Crédit : Leslie Carretero
Crédit : Leslie Carretero

En Syrie, Mahassen Dib était comptable. En France, elle a dû tout réapprendre. La langue, la culture mais aussi et surtout un nouveau métier. À plus de 60 ans, cette femme coquette est ainsi devenue cuisinière.

"Deux soupes et un plat s’il te plait", lance la serveuse de ce petit restaurant du 3ème arrondissement de Paris à la cuisinière. Et en cette veille de week-end, le Troisième café qui sert une quarantaine de repas par midi est en pleine ébullition. Mahassen Dib, équipée d’un tablier assorti à son rouge à lèvres s’active donc derrière les fourneaux.

Fuir son pays

Pourtant quelques années plus tôt, cette Syrienne de 64 ans, qui en paraît dix de moins, n’aurait jamais imaginé travailler dans un restaurant parisien. Mais comme plus de 4 millions de ses concitoyens, elle et son mari Ibrahim ont dû fuir la Syrie en proie à la guerre civile depuis 2011.

Arrivée en France le 9 mars 2013, Mahassen demande un visa de seulement un an, "croyant que la guerre serait terminée". Quatre ans plus tard elle n’attend toujours qu’une chose : "que le conflit s’arrête et que les gens reviennent au pays", dit-elle dans un français hésitant mais plus que correct.

En Syrie, la famille avait une vie confortable : un appartement dans un bon quartier de Damas, des terres dans un village proche de la capitale, un travail de comptable dans une entreprise d’assurance pour elle et d’ingénieur pour lui. À l’écouter raconter son histoire on comprend vite que si elle avait pu, Mahassen serait restée dans son pays. Mais sa fille qui vit en France depuis plus de 10 ans a insisté pour que le couple trouve refuge à Paris. Un temps hébergés chez elle, les époux et leur fils cadet vivent désormais dans un petit trois pièces du 2ème arrondissement.

Crédit : Leslie Carretero

S’intégrer en France

Cependant, les débuts sont compliqués. En attendant de trouver du travail, la famille puise dans ses économies. Le couple touche également le RSA (revenu de solidarité active) pendant trois mois. Mais pour cette femme indépendante qui a travaillé toute sa vie, il paraissait inconcevable de ne rien faire. "Je m’ennuyais toute la journée et on avait besoin d’argent pour payer le loyer, se nourrir et aider notre plus jeune fils", avoue-t-elle d’une voix douce : Mahassen ne parle pas très fort, comme si elle avait peur de déranger.
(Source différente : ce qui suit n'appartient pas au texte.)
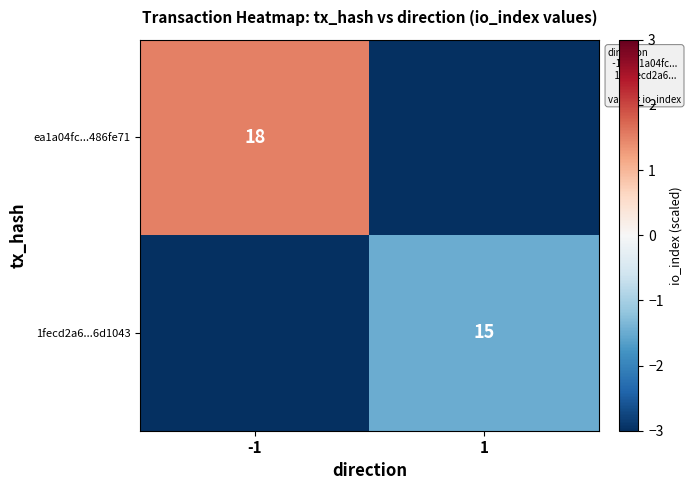

True or false: ea1a04fc...486fe71 has a value of 18.0 at -1.

True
Sans travail, la mère de famille, récemment devenue grand-mère occupe donc ses journées en suivant des cours de français quatre fois par semaine. "J’avais quelques bases car j’ai étudié le français en 2ème langue pendant toute ma scolarité", explique-t-elle.

C’est seulement un an et demi après son arrivée en France que cette francophile décroche enfin du travail. Par sa fille, elle entend parler d’un poste de cuisinière en 35 heures dans un restaurant solidaire. Le concept : offrir des repas gratuits aux plus démunis grâce aux pourboires laissés par les clients qui sont tous des résidents du quartier et font partie des 4 000 adhérents de l'association Les amis du Troisième café.

Mahassen qui n’a jamais exercé ce métier ne trouve rien d’illogique là-dedans. "En Syrie, on faisait beaucoup de fêtes à la maison. On recevait 40 personnes et à chaque fois je cuisinais pour tout le monde", raconte celle qui était encore il y a peu de temps totalement étrangère à la cuisine française. Mais elle l’assure fièrement : "j’ai ajouté une touche syrienne aux plats que je prépare pour le restaurant". Ce jour-là en effet, le dessert du jour est une recette syrienne à base de semoule, le namoura. Un succès ! À la fin du service, le plat vide révèle les talents de cuisinière de Mahassen. Et les clients sont ravis, "c’est toujours très bon ici", assure l’un d’eux.

Une trentaine de bénévole fait tourner ce restaurant solidaire qui compte également six salariés dont deux à temps plein. C’est le cas de Mahassen qui travaille chaque jour de 8h30 à 15h30. Payée au Smic, son salaire est assuré à 70% par l’État dans le cadre d’un CUI, contrat unique d’insertion. Elle assure aimer son nouveau travail même si avoue-t-elle "ça me manque de ne pas parler arabe. C’est vraiment très dur d’être déracinée." Quand on lui demande ce qu’on peut lui souhaiter, sa réponse fuse : "que la guerre se termine et qu’on puisse tous rentrer chez nous".